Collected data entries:
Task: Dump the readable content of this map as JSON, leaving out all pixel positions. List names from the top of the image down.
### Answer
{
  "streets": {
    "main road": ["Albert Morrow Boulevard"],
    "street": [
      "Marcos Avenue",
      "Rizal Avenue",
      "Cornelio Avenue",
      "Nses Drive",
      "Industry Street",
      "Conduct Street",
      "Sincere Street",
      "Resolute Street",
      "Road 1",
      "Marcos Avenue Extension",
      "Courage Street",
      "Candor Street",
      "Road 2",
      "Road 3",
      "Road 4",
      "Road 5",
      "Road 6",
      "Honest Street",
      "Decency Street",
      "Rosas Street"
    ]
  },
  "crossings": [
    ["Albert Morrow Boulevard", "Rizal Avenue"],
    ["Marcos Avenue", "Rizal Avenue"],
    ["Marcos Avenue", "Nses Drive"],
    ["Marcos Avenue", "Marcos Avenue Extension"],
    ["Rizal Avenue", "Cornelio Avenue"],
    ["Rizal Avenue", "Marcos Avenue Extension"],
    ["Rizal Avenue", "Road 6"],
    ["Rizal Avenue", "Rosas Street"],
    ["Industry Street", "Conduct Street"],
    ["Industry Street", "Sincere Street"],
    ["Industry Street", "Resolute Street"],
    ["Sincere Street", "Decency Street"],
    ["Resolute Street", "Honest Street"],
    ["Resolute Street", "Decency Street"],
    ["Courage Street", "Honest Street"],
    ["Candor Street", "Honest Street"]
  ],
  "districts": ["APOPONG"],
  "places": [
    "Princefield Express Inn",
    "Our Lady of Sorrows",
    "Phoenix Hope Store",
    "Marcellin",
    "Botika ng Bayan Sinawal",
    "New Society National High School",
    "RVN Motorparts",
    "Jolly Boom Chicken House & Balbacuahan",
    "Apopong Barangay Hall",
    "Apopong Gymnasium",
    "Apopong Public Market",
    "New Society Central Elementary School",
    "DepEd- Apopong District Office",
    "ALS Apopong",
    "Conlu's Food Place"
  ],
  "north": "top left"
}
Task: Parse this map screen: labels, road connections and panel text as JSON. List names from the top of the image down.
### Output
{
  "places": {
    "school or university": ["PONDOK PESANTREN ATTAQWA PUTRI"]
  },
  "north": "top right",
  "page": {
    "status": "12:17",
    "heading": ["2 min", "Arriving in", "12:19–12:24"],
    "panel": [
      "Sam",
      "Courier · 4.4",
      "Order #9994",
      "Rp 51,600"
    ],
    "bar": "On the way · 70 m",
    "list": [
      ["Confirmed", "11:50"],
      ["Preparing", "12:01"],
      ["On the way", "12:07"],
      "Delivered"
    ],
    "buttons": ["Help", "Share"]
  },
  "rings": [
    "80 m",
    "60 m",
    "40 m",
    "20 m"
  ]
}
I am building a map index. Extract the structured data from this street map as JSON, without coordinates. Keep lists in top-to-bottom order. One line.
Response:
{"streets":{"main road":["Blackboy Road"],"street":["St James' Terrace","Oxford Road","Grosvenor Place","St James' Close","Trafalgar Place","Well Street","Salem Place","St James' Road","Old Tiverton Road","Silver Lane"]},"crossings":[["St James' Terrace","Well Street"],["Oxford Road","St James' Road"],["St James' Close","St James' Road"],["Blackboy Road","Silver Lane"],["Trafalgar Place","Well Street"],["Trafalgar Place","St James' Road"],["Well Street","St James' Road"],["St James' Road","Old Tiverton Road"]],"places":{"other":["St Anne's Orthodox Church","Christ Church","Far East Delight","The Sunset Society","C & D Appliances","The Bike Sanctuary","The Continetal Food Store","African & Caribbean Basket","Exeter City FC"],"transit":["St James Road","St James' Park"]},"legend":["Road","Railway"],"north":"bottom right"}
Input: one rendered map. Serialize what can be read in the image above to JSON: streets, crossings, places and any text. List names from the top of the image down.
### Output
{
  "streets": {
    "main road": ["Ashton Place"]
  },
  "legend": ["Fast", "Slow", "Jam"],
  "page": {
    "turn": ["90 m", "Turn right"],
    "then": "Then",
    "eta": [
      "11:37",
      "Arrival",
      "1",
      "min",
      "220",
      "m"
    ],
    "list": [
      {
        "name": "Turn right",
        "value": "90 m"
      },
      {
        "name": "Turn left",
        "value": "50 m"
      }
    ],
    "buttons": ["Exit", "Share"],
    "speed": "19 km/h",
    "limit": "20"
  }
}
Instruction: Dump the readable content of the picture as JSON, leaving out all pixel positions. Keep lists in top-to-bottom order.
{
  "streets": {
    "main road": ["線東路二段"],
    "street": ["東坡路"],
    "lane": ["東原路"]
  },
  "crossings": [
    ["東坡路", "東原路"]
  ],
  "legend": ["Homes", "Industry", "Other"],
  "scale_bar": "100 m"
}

TASK ▸ Going through the records, work out how many lines contain the word "from". Please answer with the number only.

TASK SOLUTION ▸ 4